(Items listed in a dataset)
____
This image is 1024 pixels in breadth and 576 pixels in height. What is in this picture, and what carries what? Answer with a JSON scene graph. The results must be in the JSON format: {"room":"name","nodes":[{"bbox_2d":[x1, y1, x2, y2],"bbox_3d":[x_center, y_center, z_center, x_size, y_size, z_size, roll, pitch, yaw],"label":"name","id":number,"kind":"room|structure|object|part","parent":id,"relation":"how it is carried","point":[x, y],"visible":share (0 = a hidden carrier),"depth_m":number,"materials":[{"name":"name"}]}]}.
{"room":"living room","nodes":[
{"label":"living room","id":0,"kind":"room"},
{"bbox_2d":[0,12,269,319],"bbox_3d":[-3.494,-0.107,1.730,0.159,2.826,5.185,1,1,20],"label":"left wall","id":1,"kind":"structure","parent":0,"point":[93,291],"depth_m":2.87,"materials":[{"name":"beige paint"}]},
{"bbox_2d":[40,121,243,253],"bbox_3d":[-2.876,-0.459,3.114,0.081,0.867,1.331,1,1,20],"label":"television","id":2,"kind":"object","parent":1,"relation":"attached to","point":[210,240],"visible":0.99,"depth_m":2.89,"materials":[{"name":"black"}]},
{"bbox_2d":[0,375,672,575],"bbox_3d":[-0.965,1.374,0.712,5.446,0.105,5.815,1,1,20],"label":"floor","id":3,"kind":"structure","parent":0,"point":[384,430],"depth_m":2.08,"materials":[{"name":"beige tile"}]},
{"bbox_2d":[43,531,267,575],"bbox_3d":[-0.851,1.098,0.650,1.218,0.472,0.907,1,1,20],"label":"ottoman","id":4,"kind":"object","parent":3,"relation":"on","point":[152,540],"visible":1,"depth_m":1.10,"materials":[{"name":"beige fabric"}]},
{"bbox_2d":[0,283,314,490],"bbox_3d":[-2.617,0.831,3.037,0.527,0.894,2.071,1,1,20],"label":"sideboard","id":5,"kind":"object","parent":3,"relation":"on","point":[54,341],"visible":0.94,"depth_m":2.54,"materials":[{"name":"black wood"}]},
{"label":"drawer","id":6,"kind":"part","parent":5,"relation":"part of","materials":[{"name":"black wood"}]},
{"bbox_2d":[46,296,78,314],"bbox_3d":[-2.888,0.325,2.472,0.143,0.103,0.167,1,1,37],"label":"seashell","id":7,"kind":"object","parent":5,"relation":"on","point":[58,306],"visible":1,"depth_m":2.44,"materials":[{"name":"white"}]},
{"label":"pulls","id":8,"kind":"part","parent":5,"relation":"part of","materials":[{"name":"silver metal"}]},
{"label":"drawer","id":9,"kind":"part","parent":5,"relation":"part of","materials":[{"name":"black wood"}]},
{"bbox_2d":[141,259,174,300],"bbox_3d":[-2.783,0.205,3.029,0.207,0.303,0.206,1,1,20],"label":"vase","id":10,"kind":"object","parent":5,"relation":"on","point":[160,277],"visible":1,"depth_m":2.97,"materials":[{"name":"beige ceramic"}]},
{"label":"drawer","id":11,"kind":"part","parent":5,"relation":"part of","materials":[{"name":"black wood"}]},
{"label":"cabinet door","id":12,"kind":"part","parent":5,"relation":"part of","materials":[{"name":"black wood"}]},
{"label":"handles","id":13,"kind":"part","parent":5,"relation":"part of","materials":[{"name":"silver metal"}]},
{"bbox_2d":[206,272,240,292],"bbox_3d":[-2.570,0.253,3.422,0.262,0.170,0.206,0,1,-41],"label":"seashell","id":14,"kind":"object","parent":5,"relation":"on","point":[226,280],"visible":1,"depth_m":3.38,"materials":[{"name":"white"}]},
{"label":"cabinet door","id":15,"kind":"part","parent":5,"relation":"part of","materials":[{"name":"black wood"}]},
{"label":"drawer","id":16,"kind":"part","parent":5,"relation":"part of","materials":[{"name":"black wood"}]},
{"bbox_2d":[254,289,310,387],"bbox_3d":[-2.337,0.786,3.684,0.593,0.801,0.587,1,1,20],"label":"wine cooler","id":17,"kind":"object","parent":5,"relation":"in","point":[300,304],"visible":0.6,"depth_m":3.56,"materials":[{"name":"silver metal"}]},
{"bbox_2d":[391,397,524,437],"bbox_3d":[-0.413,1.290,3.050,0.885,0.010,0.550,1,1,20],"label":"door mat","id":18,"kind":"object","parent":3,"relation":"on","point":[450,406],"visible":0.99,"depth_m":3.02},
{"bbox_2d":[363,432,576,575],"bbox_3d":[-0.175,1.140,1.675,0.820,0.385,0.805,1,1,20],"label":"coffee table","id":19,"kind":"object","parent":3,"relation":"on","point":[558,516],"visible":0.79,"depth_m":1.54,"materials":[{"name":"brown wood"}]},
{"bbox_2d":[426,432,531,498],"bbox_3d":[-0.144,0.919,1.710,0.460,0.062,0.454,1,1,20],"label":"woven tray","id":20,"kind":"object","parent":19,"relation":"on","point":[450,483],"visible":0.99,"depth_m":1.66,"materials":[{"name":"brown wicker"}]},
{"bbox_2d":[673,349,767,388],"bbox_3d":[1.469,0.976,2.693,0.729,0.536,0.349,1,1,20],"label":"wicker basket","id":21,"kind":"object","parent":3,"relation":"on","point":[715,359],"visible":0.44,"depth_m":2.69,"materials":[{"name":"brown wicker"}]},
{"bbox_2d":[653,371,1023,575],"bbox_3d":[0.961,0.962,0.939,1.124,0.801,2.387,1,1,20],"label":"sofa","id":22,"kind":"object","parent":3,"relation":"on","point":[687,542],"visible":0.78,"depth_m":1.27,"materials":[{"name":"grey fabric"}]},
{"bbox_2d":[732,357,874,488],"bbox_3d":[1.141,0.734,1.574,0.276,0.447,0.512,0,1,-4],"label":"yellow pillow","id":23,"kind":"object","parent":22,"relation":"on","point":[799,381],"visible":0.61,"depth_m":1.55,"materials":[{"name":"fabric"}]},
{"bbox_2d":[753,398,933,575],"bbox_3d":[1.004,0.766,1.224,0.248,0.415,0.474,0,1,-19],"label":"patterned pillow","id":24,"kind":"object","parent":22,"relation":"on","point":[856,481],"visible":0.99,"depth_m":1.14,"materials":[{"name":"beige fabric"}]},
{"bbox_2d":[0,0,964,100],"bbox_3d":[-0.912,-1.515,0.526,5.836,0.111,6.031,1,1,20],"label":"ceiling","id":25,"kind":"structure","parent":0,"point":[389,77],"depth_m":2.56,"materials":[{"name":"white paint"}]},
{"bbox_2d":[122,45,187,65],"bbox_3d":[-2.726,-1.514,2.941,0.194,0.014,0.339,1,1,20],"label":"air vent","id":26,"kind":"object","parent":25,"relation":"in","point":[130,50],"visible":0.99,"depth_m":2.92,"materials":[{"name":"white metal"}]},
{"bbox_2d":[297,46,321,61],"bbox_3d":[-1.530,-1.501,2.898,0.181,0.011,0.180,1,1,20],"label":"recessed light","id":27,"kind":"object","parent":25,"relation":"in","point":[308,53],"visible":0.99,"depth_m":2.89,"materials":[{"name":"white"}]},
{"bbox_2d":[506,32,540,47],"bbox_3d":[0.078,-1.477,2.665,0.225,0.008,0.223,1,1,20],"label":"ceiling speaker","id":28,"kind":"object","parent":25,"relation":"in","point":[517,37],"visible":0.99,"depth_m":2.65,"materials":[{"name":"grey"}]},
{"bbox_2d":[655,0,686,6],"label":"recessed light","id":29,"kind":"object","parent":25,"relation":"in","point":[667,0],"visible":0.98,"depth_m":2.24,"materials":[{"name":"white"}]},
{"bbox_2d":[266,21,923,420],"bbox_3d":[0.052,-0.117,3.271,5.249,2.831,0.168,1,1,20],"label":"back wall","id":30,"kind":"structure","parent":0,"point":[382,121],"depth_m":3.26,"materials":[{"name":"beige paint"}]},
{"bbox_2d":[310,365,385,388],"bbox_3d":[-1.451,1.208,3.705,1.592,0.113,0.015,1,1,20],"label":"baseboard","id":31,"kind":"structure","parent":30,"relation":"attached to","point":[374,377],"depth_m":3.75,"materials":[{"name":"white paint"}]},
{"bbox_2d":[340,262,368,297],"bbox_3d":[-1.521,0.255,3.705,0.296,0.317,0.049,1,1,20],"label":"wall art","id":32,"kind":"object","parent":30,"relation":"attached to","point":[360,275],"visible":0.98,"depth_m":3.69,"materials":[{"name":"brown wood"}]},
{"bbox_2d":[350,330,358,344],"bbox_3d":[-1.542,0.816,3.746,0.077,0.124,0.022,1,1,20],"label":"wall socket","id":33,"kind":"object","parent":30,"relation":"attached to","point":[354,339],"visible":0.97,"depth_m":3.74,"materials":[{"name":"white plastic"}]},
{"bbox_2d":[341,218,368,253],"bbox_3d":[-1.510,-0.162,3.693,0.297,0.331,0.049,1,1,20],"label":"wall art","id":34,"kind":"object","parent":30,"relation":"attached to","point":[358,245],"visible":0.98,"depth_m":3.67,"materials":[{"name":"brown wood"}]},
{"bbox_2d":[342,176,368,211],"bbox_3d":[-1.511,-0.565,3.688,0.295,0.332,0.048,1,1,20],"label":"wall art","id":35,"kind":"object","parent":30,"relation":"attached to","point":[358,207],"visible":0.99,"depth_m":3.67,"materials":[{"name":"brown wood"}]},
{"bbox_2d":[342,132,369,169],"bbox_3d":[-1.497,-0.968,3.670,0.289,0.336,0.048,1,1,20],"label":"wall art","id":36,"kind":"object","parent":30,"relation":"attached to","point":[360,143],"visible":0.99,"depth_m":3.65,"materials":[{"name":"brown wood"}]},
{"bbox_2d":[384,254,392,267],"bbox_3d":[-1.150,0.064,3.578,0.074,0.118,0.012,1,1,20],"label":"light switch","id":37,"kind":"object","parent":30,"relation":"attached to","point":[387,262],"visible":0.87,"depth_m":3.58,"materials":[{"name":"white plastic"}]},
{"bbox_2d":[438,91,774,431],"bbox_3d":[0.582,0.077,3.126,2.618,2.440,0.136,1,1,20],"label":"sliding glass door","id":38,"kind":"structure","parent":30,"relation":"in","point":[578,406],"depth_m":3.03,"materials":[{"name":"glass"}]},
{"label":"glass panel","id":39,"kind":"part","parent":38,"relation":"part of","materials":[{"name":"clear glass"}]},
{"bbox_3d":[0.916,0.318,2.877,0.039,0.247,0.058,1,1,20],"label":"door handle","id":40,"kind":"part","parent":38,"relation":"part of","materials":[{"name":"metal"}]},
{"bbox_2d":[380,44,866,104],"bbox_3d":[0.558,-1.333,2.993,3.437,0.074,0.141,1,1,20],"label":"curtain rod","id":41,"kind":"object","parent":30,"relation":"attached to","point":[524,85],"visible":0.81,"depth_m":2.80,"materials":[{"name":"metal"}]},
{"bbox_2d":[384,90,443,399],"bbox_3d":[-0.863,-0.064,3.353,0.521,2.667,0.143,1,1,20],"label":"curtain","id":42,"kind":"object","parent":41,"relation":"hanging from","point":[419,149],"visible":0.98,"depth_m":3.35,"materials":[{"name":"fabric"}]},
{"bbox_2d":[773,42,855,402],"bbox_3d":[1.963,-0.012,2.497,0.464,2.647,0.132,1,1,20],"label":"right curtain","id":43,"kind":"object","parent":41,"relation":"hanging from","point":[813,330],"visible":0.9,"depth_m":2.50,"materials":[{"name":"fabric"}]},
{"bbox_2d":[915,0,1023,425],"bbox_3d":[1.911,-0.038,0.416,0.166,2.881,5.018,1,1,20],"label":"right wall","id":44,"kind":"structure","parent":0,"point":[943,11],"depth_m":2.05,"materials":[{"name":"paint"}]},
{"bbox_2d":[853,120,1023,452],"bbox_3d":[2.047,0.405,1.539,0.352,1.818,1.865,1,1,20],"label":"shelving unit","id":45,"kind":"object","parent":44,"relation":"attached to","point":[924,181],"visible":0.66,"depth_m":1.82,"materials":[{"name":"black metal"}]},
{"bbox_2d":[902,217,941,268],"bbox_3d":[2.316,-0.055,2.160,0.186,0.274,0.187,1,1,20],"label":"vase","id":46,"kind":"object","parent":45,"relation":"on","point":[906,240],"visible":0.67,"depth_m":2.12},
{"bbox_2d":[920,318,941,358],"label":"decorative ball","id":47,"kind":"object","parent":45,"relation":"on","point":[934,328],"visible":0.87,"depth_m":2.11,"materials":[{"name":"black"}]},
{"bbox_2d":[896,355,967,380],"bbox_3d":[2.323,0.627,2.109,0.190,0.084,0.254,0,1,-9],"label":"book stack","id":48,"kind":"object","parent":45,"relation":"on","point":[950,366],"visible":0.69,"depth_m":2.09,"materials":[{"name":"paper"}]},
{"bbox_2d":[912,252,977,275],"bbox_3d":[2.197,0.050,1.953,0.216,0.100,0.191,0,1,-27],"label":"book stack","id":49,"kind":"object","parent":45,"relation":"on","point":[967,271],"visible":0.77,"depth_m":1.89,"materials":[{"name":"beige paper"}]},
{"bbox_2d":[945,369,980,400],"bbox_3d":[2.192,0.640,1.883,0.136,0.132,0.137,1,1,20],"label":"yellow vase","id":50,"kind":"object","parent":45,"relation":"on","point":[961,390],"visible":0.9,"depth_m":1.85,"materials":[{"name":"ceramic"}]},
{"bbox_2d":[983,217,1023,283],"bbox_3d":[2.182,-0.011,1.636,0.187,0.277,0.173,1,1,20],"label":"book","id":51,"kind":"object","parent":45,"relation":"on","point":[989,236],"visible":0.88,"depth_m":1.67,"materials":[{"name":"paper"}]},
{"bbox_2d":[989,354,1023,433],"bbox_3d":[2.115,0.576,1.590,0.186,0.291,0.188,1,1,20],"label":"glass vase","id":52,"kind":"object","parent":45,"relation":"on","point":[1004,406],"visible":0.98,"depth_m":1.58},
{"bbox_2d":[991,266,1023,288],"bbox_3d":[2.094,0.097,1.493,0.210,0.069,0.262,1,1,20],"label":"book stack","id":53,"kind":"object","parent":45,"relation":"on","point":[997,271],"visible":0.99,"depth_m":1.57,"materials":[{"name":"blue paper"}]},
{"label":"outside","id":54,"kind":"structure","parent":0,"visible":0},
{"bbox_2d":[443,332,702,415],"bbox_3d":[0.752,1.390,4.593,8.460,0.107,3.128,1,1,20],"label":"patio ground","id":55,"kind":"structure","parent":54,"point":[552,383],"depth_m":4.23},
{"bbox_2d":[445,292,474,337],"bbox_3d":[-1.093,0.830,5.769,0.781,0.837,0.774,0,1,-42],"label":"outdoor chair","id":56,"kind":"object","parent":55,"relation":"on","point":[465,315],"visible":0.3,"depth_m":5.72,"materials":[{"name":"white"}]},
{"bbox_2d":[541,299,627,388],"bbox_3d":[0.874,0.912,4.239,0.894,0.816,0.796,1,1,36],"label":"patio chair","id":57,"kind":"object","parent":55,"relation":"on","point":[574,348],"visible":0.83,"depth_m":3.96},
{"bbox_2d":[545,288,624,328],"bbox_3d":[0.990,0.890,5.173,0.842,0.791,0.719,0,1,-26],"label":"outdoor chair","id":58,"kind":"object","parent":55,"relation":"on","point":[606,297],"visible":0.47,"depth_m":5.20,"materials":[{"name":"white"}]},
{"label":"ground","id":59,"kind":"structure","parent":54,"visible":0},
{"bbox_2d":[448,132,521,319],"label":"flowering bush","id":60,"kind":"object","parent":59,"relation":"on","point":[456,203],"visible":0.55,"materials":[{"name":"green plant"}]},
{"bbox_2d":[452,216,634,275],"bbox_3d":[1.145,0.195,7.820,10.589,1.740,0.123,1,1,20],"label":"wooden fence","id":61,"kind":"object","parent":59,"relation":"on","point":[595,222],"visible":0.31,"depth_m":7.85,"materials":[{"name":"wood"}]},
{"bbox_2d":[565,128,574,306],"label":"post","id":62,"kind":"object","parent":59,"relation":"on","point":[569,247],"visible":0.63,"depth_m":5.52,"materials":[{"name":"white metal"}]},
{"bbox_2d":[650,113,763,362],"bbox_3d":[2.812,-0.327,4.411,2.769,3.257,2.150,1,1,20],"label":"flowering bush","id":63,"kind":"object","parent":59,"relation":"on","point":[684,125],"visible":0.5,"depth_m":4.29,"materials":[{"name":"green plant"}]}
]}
____
Check each line above for the word "from", then give only the number of lines that have it.

- [WRITTEN REPLY]:
2